Copy the records word for word, starting at the very beginning and ending with the line that contains "haluamme ollakin: pelataan".
##########
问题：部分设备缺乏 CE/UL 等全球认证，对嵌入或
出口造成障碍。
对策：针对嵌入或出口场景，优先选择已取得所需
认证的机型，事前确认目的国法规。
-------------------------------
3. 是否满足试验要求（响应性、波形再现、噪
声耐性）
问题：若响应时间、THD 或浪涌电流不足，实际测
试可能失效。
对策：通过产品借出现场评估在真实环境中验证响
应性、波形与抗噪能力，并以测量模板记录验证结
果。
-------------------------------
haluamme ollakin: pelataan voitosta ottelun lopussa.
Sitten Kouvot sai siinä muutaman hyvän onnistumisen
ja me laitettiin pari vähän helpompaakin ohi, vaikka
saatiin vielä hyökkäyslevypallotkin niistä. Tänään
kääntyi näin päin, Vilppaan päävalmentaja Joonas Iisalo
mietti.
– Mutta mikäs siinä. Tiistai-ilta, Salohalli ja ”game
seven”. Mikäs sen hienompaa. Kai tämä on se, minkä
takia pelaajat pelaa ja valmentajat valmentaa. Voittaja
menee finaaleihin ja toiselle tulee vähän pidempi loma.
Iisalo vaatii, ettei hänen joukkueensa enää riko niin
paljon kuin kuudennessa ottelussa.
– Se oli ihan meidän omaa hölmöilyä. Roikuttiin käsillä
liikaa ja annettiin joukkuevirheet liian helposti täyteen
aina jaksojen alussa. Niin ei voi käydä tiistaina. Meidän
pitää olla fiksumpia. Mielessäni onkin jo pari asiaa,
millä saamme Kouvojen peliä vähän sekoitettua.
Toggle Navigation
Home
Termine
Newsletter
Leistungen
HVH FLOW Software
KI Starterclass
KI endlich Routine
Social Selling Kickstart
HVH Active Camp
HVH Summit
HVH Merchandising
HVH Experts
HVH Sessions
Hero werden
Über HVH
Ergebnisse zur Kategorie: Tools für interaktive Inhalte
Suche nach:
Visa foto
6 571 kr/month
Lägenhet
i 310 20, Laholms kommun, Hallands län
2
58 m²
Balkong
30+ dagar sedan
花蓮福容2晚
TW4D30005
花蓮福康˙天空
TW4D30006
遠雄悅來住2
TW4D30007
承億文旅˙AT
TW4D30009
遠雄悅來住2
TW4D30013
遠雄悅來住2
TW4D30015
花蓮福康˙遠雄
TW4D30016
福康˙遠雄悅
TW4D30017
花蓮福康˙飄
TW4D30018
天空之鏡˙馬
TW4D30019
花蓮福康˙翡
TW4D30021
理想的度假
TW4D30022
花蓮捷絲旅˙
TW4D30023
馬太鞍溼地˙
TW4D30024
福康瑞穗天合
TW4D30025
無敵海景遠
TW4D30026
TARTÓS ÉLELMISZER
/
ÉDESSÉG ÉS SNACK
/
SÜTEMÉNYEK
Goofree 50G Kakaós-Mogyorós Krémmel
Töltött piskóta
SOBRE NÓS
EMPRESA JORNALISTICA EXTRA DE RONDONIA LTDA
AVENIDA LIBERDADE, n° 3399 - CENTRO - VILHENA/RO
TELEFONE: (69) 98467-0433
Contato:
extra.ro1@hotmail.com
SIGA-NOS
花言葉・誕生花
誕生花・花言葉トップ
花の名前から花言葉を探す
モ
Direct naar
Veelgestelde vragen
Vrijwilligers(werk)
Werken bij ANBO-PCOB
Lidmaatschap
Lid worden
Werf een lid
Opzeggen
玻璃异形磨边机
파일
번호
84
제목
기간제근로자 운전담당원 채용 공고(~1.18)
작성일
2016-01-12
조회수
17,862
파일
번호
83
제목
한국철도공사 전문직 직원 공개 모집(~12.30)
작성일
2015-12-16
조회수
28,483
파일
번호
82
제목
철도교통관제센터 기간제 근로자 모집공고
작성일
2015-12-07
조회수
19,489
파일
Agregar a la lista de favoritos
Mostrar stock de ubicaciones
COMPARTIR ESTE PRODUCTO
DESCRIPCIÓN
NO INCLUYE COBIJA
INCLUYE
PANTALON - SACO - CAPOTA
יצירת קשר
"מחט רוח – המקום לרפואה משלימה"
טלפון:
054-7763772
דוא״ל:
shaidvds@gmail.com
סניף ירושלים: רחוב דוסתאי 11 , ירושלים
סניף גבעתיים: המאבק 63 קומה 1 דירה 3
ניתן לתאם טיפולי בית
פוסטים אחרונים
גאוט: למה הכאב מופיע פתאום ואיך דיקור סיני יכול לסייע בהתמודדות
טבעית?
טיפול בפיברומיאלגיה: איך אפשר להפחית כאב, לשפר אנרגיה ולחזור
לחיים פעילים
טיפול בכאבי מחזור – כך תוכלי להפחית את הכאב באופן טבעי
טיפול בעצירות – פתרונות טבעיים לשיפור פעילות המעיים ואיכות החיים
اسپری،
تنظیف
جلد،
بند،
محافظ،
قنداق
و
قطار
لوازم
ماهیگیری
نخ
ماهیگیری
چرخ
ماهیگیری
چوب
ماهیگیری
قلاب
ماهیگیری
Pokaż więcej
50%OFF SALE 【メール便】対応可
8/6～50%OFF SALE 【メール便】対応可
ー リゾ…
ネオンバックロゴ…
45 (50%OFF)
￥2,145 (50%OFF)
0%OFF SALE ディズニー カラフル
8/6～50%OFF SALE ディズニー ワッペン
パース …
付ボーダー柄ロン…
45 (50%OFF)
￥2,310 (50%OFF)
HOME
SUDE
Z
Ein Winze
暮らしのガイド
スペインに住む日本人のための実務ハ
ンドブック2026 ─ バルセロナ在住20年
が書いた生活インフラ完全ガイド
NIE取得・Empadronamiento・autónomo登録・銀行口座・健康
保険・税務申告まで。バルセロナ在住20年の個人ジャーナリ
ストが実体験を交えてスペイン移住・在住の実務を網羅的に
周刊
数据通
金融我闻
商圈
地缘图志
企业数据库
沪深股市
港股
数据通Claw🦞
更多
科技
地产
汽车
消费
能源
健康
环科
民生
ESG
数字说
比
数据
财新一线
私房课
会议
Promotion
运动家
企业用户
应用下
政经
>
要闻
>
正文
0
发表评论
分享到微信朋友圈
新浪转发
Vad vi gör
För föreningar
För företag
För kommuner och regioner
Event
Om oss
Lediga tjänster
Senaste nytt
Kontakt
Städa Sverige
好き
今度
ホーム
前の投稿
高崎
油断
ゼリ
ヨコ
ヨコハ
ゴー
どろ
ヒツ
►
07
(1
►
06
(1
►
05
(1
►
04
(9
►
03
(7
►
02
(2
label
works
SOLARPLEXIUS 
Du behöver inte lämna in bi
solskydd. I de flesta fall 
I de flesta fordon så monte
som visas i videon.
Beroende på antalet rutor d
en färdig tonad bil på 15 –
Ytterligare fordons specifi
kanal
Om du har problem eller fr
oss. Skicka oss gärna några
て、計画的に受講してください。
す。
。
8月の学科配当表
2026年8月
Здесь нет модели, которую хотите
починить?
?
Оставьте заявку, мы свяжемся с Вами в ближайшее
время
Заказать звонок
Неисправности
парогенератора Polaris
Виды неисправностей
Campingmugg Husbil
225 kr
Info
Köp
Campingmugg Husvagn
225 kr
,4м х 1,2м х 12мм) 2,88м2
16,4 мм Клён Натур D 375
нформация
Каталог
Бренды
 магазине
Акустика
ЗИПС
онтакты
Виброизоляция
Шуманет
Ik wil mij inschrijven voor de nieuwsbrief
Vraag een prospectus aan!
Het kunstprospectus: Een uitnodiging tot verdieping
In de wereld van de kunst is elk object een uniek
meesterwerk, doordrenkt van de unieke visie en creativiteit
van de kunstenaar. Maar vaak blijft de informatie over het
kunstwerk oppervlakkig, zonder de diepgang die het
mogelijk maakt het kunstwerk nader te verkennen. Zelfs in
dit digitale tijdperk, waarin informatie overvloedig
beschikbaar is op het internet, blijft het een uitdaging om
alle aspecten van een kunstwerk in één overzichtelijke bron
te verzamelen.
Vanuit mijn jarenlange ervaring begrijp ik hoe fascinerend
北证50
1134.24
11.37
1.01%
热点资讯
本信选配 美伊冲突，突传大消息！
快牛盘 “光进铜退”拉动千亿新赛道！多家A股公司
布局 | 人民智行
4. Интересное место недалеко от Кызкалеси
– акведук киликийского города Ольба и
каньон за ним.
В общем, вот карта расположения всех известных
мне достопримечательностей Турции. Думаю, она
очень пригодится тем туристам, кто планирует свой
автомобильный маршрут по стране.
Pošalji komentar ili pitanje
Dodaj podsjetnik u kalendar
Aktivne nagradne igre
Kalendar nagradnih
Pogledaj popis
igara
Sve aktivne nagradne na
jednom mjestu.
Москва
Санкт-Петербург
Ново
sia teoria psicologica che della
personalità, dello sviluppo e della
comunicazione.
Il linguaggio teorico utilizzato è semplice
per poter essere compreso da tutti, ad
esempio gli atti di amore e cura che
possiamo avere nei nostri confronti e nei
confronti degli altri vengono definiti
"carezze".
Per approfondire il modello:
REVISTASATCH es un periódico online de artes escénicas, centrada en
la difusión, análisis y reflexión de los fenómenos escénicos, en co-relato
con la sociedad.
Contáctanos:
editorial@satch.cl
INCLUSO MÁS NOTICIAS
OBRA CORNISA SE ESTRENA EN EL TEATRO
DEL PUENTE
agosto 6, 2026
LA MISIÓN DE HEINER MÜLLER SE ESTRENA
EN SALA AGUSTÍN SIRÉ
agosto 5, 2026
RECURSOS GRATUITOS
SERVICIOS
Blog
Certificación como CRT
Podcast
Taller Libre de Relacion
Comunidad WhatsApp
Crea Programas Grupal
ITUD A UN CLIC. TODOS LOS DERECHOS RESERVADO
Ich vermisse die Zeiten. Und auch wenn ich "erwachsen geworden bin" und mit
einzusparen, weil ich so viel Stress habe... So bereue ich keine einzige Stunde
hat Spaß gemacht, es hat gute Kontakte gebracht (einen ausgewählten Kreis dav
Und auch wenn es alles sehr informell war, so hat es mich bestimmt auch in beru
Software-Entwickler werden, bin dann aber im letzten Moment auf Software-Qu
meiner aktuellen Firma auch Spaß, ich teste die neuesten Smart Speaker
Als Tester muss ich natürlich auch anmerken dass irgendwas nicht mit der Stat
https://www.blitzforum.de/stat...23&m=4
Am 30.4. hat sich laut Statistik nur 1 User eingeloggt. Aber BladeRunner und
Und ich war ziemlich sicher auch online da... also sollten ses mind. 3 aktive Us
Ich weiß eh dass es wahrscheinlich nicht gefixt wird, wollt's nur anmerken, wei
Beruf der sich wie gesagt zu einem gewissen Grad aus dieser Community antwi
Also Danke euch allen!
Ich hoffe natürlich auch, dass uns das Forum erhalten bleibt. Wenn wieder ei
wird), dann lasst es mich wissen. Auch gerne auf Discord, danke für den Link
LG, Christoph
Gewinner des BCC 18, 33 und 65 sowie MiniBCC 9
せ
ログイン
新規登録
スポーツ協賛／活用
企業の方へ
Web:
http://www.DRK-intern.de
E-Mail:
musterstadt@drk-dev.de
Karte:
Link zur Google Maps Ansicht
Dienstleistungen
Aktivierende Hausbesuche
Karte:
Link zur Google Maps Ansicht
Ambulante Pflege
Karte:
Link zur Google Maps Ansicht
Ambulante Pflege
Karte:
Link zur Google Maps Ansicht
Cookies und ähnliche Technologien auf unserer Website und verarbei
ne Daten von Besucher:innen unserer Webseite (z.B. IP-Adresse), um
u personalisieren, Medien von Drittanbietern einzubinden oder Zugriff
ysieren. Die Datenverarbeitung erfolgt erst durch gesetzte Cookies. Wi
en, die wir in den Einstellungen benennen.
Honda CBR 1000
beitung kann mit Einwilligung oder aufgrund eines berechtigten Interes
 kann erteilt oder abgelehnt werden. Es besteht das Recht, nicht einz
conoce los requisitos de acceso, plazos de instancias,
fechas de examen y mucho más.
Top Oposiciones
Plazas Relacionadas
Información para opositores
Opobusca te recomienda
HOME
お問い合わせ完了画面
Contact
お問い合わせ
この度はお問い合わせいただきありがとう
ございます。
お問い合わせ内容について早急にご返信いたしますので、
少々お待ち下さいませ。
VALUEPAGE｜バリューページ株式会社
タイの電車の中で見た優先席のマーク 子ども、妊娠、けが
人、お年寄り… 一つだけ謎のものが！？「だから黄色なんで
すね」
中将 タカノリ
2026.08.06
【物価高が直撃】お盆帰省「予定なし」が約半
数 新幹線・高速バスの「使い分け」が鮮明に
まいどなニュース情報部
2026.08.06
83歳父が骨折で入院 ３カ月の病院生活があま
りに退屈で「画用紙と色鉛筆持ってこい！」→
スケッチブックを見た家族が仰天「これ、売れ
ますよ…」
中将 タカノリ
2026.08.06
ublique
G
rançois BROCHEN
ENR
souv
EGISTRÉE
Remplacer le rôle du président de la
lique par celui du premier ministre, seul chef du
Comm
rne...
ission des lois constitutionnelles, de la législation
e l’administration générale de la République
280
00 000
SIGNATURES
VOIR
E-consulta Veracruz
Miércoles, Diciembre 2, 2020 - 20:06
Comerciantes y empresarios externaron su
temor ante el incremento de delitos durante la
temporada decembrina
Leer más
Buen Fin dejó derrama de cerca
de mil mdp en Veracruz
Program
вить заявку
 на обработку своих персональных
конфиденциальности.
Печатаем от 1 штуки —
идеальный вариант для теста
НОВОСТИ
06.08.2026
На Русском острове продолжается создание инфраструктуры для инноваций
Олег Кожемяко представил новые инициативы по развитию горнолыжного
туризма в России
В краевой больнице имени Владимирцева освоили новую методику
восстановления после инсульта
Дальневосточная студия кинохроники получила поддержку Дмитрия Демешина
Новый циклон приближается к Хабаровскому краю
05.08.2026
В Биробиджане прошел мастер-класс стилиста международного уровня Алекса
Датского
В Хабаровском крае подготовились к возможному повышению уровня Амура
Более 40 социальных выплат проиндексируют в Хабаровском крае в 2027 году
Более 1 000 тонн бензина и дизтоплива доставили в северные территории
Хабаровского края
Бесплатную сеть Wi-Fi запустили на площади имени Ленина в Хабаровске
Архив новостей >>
##########
▸ Response area
问题：部分设备缺乏 CE/UL 等全球认证，对嵌入或
出口造成障碍。
对策：针对嵌入或出口场景，优先选择已取得所需
认证的机型，事前确认目的国法规。
-------------------------------
3. 是否满足试验要求（响应性、波形再现、噪
声耐性）
问题：若响应时间、THD 或浪涌电流不足，实际测
试可能失效。
对策：通过产品借出现场评估在真实环境中验证响
应性、波形与抗噪能力，并以测量模板记录验证结
果。
-------------------------------
haluamme ollakin: pelataan voitosta ottelun lopussa.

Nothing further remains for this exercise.